O clube mais popular do Nordeste entendeu sua grandeza

reportagem: vittoria fialho

edição: lETÍCIA SARINHO

Homenagens a Marielle Franco e Moa do Katendê, assassinados por motivações políticas. Uma mascote negra. Ronda Maria da Penha no estádio da Fonte Nova. Primeiro clube brasileiro a firmar parceria com o Observatório do Racismo. Ao inovar com seu Núcleo de Ações Afirmativas, o Esporte Clube Bahia mira não apenas promover transformações sociais por meio do futebol, mas se consolidar como o time mais democrático e inclusivo do Brasil.

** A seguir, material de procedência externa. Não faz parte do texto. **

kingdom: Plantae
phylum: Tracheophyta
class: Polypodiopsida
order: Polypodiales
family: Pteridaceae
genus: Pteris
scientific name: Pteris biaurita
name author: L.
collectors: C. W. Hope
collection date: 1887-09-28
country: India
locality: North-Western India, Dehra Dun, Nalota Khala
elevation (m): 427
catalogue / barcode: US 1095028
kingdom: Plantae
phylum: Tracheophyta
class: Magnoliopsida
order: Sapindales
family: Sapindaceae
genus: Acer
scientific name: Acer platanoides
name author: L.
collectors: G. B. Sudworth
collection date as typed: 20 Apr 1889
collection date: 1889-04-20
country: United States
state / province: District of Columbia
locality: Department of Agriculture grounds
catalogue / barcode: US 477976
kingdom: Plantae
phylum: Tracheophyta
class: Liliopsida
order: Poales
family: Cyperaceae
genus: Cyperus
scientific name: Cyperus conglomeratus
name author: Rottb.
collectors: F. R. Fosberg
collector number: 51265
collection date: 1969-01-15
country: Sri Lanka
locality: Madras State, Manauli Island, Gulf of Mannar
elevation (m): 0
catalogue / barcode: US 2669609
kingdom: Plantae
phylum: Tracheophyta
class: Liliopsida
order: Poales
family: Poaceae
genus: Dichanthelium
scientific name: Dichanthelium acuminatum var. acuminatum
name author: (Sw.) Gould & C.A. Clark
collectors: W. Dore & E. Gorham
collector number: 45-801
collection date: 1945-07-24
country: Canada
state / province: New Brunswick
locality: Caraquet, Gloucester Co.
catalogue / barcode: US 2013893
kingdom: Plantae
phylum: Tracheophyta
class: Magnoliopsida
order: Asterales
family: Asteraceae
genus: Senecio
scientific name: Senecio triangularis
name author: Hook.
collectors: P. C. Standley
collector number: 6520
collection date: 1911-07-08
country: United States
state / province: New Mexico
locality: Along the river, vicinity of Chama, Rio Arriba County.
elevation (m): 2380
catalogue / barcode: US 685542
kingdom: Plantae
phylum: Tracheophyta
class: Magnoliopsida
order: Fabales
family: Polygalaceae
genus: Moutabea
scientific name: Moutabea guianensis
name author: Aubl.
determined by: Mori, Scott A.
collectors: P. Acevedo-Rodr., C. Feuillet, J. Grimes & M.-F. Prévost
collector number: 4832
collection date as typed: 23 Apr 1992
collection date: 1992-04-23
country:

“Tenho um orgulho danado de ser Bahia”, diz, emocionado, o engenheiro Pedro Lúcio, 25. O soteropolitano reside no Recife há seis anos, quando veio morar com a avó. Aqui, estudou, se formou e, segundo ele, se redescobriu como torcedor do tricolor baiano.
 

“Nunca pensei em viver longe, fisicamente, do Bahia. No coração, está perto, sempre. O tempo que estou aqui coincidiu justamente com uma virada de página muito importante para o Bahia. Só eu sei a felicidade de falar que torço por um clube que sabe a grandeza que tem. Quem faz o Bahia sabe o peso que um time de futebol tem na sociedade”, comentou.
 

O motivo do orgulho de Pedro Lúcio foi a virada de chave – e de pensamento – que o Bahia adotou. E a mudança passou por uma alteração de comando. Quando o então empresário Guilherme Bellintani decidiu concorrer à presidência do Bahia,  com o apoio de Marcelo Sant’Anna, na época presidente do tricolor baiano,  torcedores pautavam a vontade de que o clube fizesse valer a fama de time da massa. Bellintani surgiu como uma alternativa de continuidade ao trabalho de reestruturação que vinha sendo feito. Após vencer as eleições, logo nos primeiros dias de mandato, instituiu o único departamento de ações afirmativas do futebol brasileiro.
 

Em menos de um mês de existência, o Núcleo de Ações Afirmativas já fazia barulho no estádio e nas redes sociais. Uma das ideias de maior repercussão foi a Não há Impedimento, em combate à discriminação de gênero. A ação rendeu ao clube o troféu Honra ao Mérito da Diversidade Cultural LGBT, concedido pelo Grupo Gay da Bahia (GGB).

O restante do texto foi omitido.